2. Too Much and Not the Mood by Durga Chew-Bose Yet another essay collection; can you tell I have a favorite genre? I don't watch TV often, but I suppose this is the closest thing as far as literature goes. A great essay can stand alone, but when read back to back on a delayed F train, can suck you in. Remember when I bought copies of Bluets for five friends? This might be my next obsession. The essays "Since Living Alone" and "Summer Pictures" turned out to be my favorites. Follow Ruby's advice and skip the first essay (ninety-something pages) and revisit after you've fallen in love with Durga Chew-Bose's voice.
3. Neighborhood: Hearty Salads and Plant-Based Recipes from Home and Abroad by Hetty McKinnon My cookbook obsession is no secret. I'll take it all-classic, gluten free, desserts only, whatever. But this is the first time a cookbook has felt absolutely perfect. My beloved Han sent this to my new apartment in Brooklyn. The timing couldn't have been more ideal. The recipes are primarily salads, but the kind you actually look forward to eating for dinner. The author resides in the nearby Carroll Gardens, which gives it a perfectly local feel. Inspired, I made my way to my local farmer's market just this week.

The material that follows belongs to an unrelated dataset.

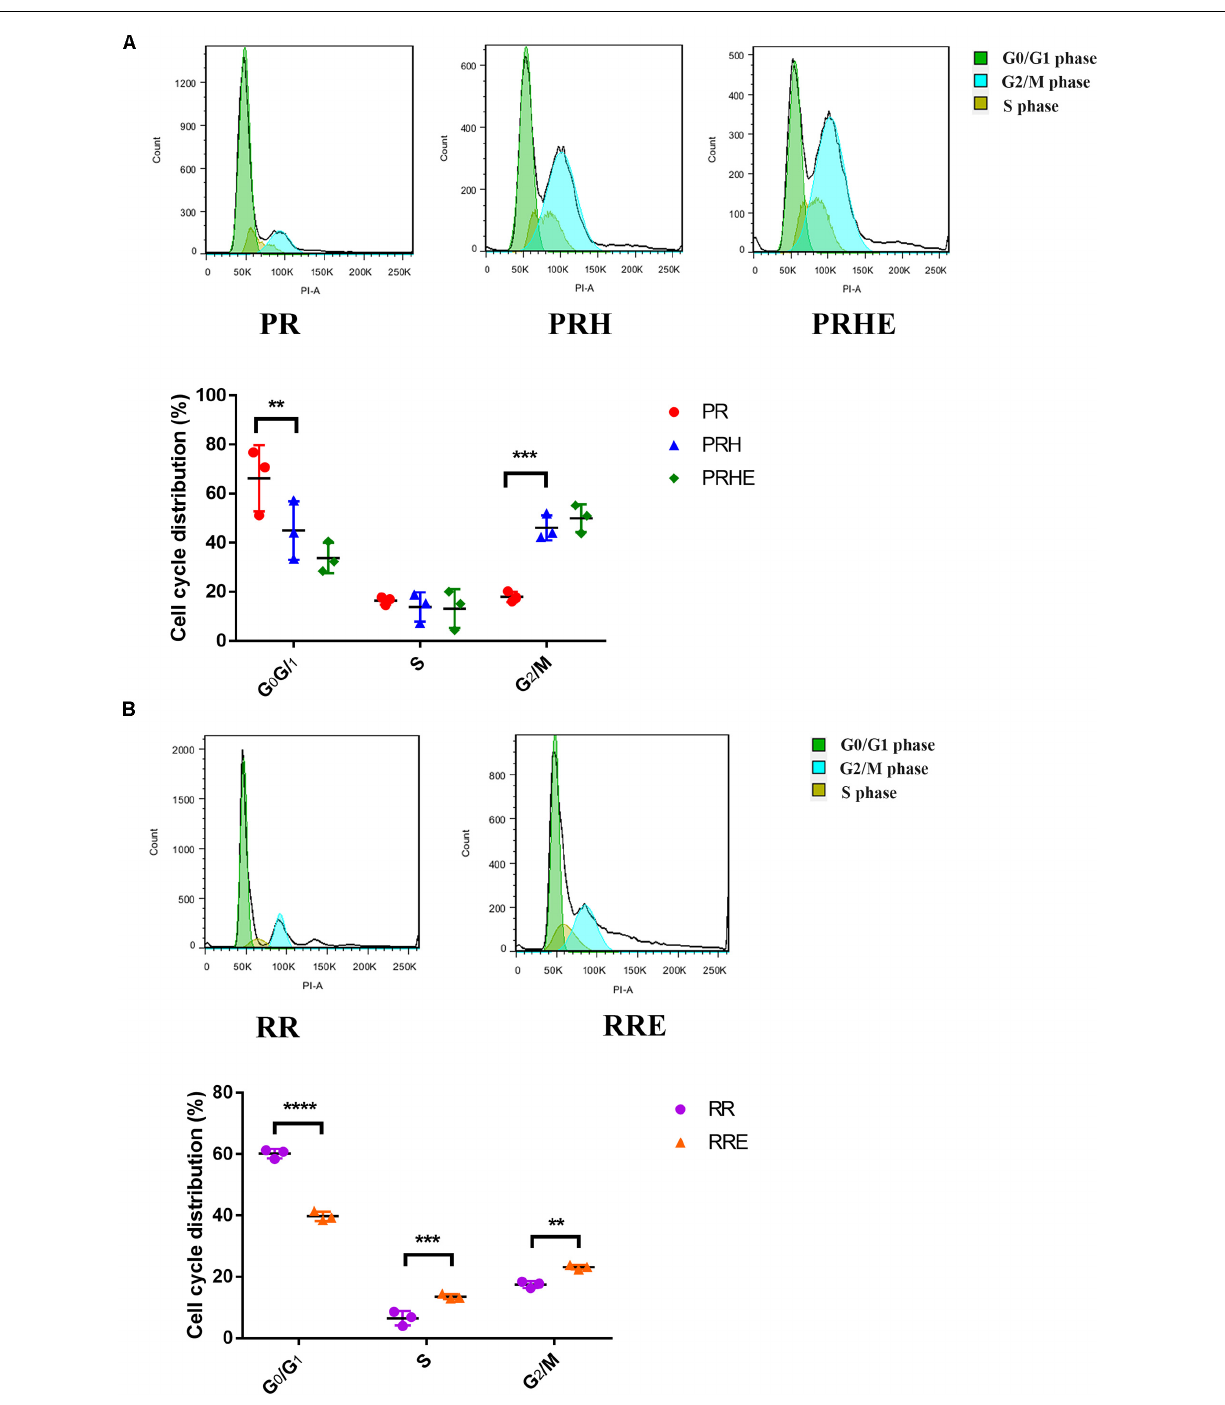
MMP (517.8 ± 20.03, p = 0.003) ( Figure 5I ) in the PRHE group were decreased compared with those in the PRH group. In the replicative senescence model, the levels of ROS (3108 ± 673.8,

4. Saint Maybe by Anne Tyler Travel via the subway versus car has afforded me much more reading time. While I usually like to stick to short reading (Real Simple, let's be honest), traveling during the middle of the day has made seating and therefore comfortable reading, more of an option. Anne Tyler is an author I've long been recommended, but never picked up. At a used book store in Kansas City, I was drawn to the familiar name and went for it. Saint Maybe is a survey of the life of a family-the excitement of new love, the devastation of loss, and the natural quirks that make family, family. Don't expect a complex family tree that requires note taking and online research. Do expect to be swept up in an almost perfect story, bursting with character.
5. Goodbye, Vitamin by Rachel Khong Much anticipated, highly Instagrammable, and presumably a lovely end of summer read, I was thrilled when Ruby gave me a copy of Goodbye Vitamin. I'd heard Rachel Khong on The Lit Up Show and was instantly attracted to her storytelling. The book is about Alzheimer's disease, but also really about what it means to come home as an adult. I loved the structure, which made it easy to devour on a Tuesday night. If you're a fan of modern fiction, but like a little bit of backbone, try this book.
As always, picking up these books from local, independent book sellers is the most fun and community-driven way to shop.